Missouri

Balloon pilot was never grounded due to gap in oversight

National Transportation Safety Board (NTSB) member Robert Sumwalt speaks during a news conference at the scene of Saturday's hot air balloon crash near Lockhart. Texas, Monday, Aug. 1, 2016. Sixteen people died in the crash. (Deborah Cannon/Austin American-Statesman via AP)

National Transportation Safety Board (NTSB) member Robert Sumwalt speaks during a news conference at the scene of Saturday's hot air balloon crash near Lockhart. Texas, Monday, Aug. 1, 2016. Sixteen people died in the crash. (Deborah Cannon/Austin American-Statesman via AP)  (The Associated Press)

If Alfred "Skip" Nichols had been a commercial airplane pilot, he probably would have been grounded long ago.

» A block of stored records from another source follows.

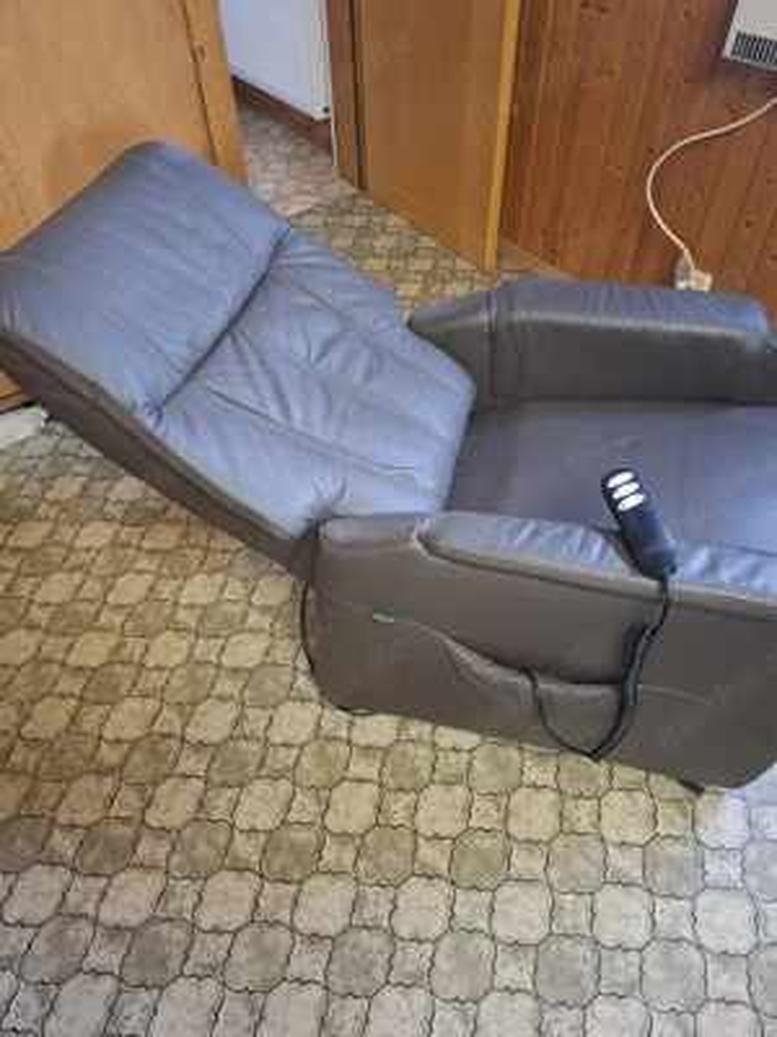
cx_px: 388
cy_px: 518
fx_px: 688
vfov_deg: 73.9
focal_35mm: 23
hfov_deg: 58.9
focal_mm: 5.54
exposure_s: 1/25
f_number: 1.8
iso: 640
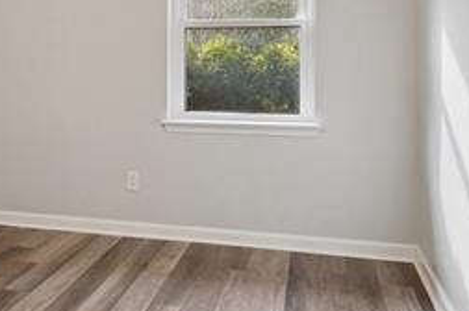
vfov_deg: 30.6
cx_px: 135
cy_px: 81
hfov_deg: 44.4
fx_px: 559
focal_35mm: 43
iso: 800
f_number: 11
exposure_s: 1/25
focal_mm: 17
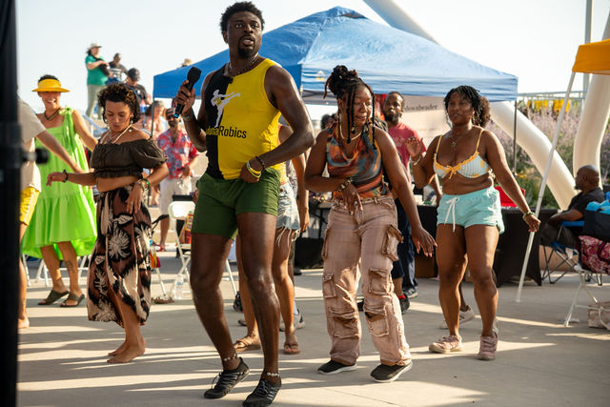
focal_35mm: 82
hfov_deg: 24.7
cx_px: 276
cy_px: 211
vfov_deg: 16.6
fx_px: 1394
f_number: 4
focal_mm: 50
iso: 100
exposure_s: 1/125
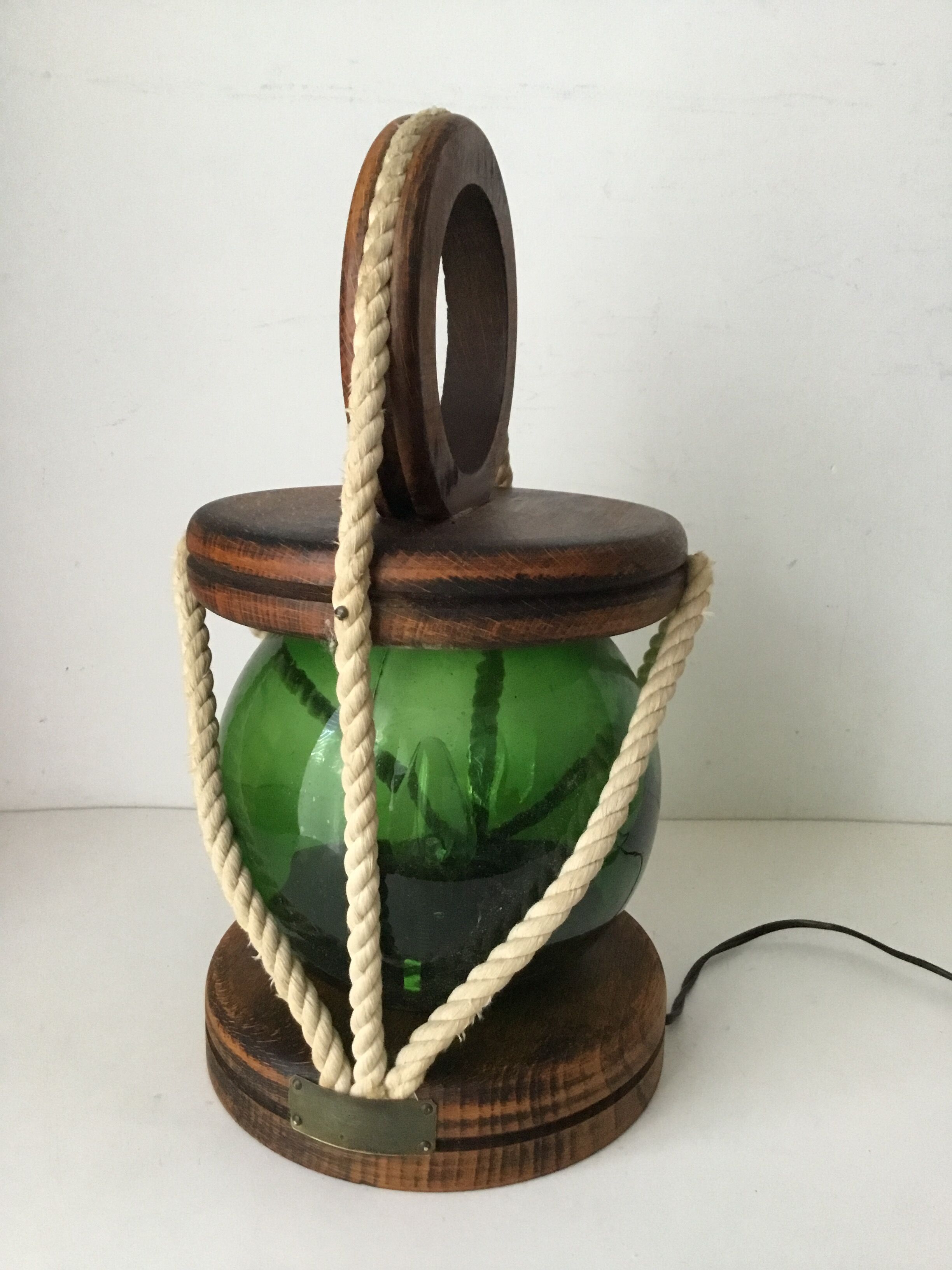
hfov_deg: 45.4
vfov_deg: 58.4
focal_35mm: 31
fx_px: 1137
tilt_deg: -12.6
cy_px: 635
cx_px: 476
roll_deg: +0.9
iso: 200
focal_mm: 3.3
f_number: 2.4
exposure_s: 1/25
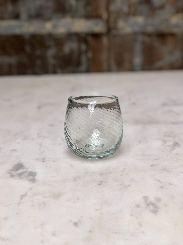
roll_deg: +1.1
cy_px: 122
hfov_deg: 25.7
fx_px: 402
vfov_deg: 33.8
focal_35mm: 57
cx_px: 92
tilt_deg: -17.4
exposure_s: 1/30
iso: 50
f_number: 2.8
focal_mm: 6.6
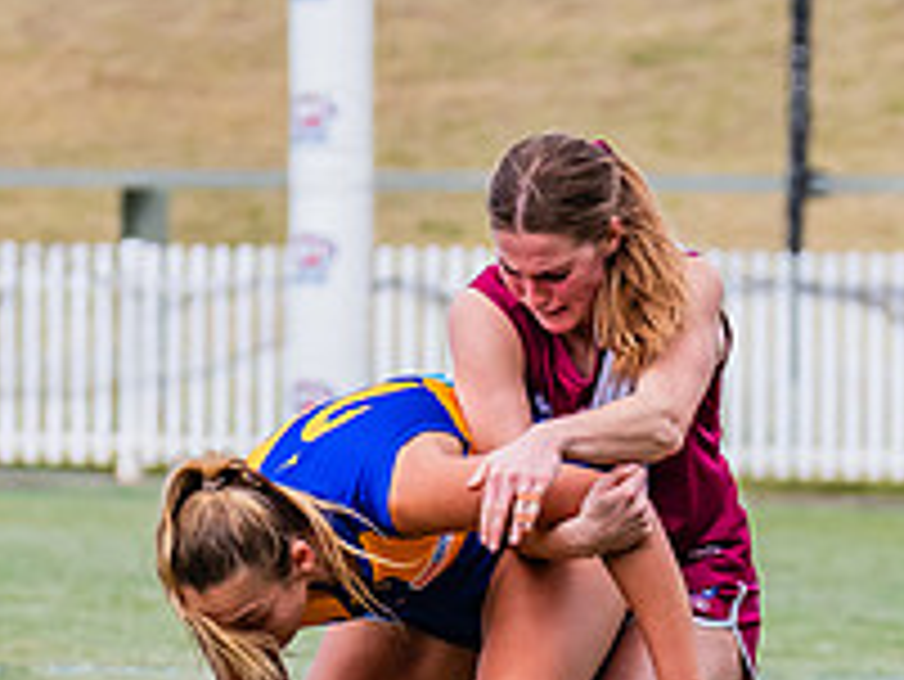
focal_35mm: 997
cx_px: 597
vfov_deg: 1.5
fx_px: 26052
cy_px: 581
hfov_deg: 2.0
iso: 800
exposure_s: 1/1600
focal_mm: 250
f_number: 8
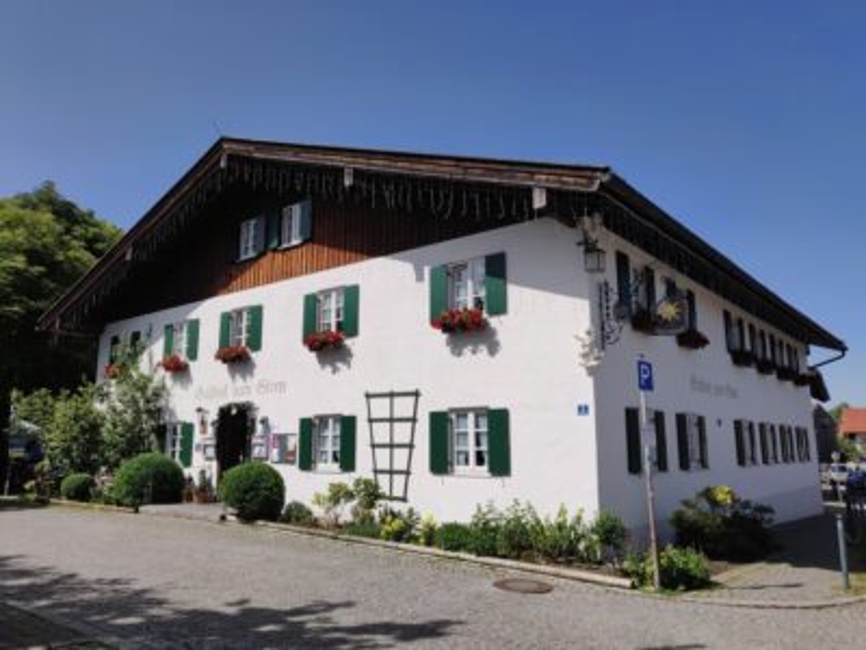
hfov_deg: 69.4
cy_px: 325
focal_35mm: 25
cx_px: 433
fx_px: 625
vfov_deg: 54.9
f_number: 1.7
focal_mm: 4.25
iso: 100
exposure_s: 1/2630
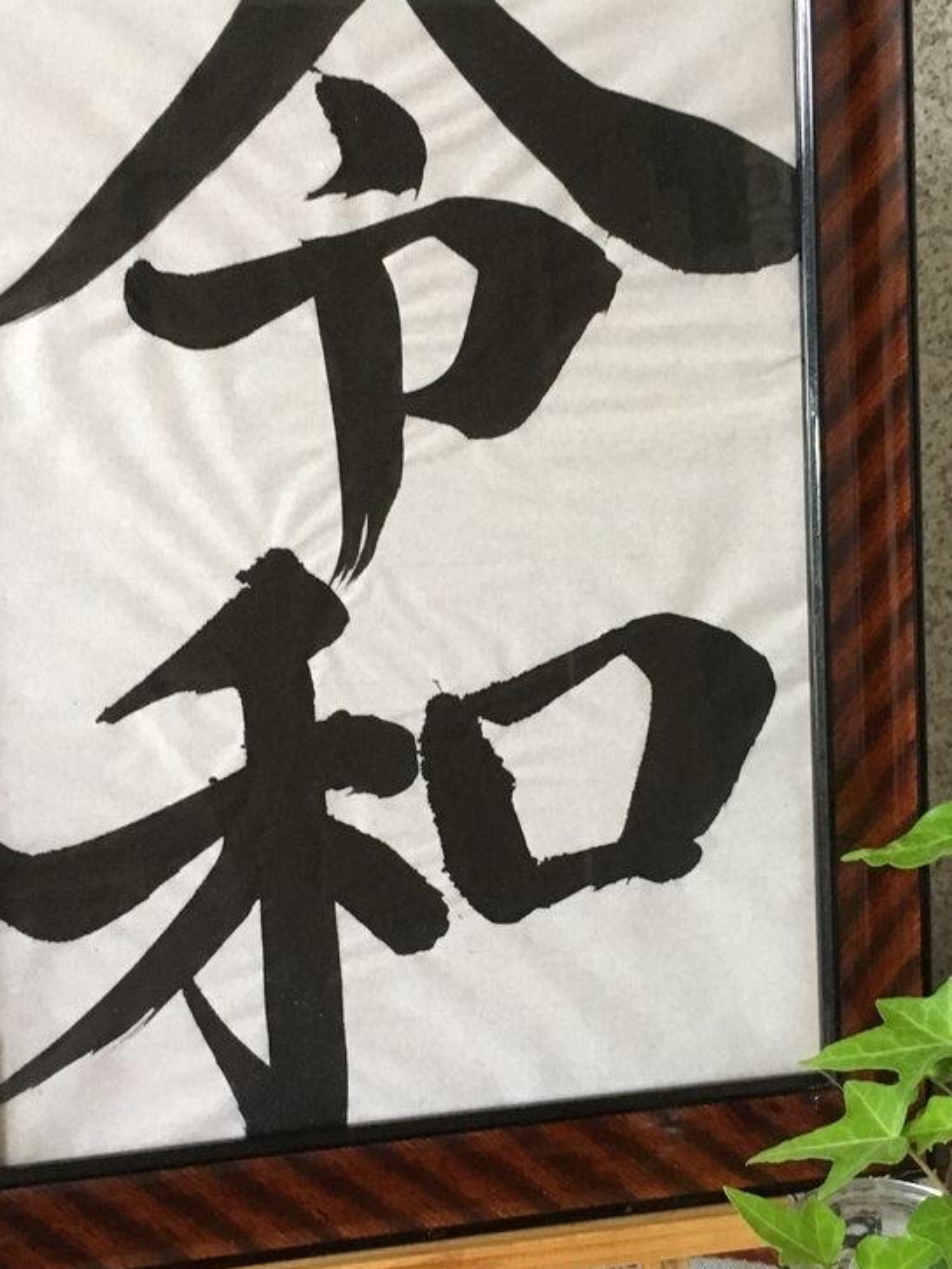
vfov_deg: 39.6
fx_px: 1760
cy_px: 655
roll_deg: -4.0
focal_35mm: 48
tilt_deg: -21.4
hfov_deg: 30.3
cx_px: 506
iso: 200
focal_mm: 4.15
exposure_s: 1/15
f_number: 2.2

Nichols, the pilot of a hot air balloon that crashed over the weekend in Texas, killing 16, kept flying despite having at least four convictions for drunken driving and twice spending time in prison — pointing to gaps in oversight of hot air balloon pilots.

Whether the pilot's drinking habits had anything to do with the crash was unclear. A former girlfriend described Nichols as a recovering alcoholic. She said he had been sober for at least four years and never piloted a balloon after drinking.

When pilots apply for a ballooning certificate with the FAA, they are not required to disclose prior drunken driving convictions, only drug convictions, said Patrick Cannon, a Balloon Federation of America spokesman.